## 0. 환경 설정
### 패키지 설치 및 임포트

In [None]:
%pip install -U sentence-transformers
%pip install onnxruntime
%pip install onnx



In [None]:
import numpy as np
import os
from transformers import AutoTokenizer, AutoModel

import torch
import torch.nn as nn

import torch.onnx
import onnxruntime as ort
import onnx
from onnx import shape_inference

In [None]:
from google.colab import drive
drive.mount('/content/drive')

Mounted at /content/drive


### working directory 설정

In [None]:
BASE_DIR_PATH = os.getcwd()
BASE_DIR_PATH = os.path.join(BASE_DIR_PATH, 'drive', 'MyDrive','dev','final')
MODEL_DIR_PATH = os.path.join(BASE_DIR_PATH, 'model')

TEXT_MODEL_SAVE_PATH = os.path.join(MODEL_DIR_PATH, 'S-Transformer.pt')

## 2. Export to ONNX

In [None]:
model_name = 'snunlp/KR-SBERT-V40K-klueNLI-augSTS'

# 모델, 토크나이저
model = AutoModel.from_pretrained(model_name)
tokenizer = AutoTokenizer.from_pretrained(model_name)

# 평가모드 전환
model.eval()

# 더미 입력
dummy_text = ["this is a sample text"]
inputs = tokenizer(dummy_text, max_length=128, padding="max_length", truncation=True, return_tensors="pt")

# 모델 내보내기
onnx_model_path = "SBERT_original.onnx"
torch.onnx.export(
    model,
    (inputs['input_ids'], inputs['attention_mask']),
    onnx_model_path,
    export_params=True,  # 학습 가중치  저장
    opset_version=11,  # 임의 설정
    do_constant_folding=True,  # 최적화 시 상수 폴딩 사용
    input_names=['input_ids', 'attention_mask'],
    output_names=['last_hidden_state'],
    dynamic_axes={
        'input_ids': {0: 'batch_size', 1: 'sequence_length'},
        'attention_mask': {0: 'batch_size', 1: 'sequence_length'},
        'last_hidden_state': {0: 'batch_size', 1: 'sequence_length'}
    }
)

**기록 목록**
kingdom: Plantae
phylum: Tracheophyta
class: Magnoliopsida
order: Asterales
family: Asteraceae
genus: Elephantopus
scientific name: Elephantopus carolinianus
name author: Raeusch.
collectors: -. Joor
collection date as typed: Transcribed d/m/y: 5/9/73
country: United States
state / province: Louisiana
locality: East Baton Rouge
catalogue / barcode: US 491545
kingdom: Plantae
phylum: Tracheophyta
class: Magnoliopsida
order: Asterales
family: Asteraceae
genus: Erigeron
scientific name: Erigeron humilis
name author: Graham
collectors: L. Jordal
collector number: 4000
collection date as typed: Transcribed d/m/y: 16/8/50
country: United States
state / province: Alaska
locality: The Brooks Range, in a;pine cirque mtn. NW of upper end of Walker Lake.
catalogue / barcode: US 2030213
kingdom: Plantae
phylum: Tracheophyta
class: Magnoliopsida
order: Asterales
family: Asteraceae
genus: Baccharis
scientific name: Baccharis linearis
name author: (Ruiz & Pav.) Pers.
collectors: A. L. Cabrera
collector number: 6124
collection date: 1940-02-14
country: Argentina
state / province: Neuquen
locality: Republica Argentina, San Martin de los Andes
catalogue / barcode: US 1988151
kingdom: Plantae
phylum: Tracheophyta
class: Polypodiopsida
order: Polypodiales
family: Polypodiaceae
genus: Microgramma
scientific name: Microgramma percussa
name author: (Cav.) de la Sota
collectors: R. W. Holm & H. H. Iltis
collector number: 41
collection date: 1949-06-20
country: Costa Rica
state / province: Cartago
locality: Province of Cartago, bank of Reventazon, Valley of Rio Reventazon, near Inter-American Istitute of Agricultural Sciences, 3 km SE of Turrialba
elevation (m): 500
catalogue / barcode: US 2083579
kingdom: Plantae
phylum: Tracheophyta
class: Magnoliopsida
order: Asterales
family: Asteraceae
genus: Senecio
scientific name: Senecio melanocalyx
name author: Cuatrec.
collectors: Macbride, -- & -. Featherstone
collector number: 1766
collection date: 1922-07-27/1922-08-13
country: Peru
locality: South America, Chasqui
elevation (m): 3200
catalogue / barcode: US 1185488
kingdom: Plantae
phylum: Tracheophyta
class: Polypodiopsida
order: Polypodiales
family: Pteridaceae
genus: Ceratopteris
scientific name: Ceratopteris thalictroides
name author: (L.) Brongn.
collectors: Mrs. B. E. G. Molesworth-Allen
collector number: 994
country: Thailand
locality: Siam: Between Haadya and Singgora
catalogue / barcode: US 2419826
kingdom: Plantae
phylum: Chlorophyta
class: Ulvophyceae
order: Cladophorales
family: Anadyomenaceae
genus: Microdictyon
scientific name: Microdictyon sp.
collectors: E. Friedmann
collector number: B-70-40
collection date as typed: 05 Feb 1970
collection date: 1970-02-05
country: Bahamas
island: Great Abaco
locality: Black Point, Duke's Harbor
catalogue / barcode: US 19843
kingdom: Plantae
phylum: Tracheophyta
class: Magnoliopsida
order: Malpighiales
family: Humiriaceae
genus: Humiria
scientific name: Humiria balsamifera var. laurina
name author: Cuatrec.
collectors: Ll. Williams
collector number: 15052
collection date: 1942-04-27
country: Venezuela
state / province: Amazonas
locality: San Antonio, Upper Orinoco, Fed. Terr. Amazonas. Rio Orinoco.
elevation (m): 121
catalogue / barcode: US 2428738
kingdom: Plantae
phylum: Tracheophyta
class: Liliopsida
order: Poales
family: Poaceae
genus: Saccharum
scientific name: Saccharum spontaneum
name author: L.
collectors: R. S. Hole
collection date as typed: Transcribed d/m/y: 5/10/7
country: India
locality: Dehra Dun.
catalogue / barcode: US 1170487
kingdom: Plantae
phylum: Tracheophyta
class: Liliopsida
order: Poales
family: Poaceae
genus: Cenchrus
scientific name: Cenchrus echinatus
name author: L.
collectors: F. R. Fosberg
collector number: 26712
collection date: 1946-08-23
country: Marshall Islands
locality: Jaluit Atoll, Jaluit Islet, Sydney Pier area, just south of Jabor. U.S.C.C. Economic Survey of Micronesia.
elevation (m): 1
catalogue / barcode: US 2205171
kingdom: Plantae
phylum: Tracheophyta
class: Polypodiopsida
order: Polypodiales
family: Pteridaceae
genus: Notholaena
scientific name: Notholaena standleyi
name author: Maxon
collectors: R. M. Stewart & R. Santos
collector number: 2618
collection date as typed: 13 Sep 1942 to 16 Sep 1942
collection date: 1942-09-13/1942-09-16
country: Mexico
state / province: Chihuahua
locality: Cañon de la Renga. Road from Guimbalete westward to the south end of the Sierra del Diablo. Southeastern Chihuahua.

**해야 할 작업**
- 1) 다음 진술 (a), (b), (c)가 위 발췌문과 일치하는지 각각 예 또는 아니요로 답하고, 판단 근거가 되는 발췌문의 문구를 그대로 인용하세요. (a) 더미 입력을 토크나이즈할 때 최대 길이를 128로 지정했다. (b) ONNX 내보내기에서 opset 버전을 13으로 설정했다. (c) 내보낸 모델의 출력 이름은 'pooler_output'이다.
- 2) 위 발췌문에서 문구 "import torch.onnx"가 들어 있는 곳에서 시작해 문구 "drive.mount('/content/drive')" 바로 다음에서 멈추고, 그 부분을 한 글자도 바꾸지 말고 옮겨 적으세요.

**실습 결과**
- 1)
(a) 예: "max_length=128"
(b) 아니요: "opset_version=11"
(c) 아니요: "output_names=['last_hidden_state']"

- 2)
import torch.onnx
import onnxruntime as ort
import onnx
from onnx import shape_inference

In [None]:
from google.colab import drive
drive.mount('/content/drive')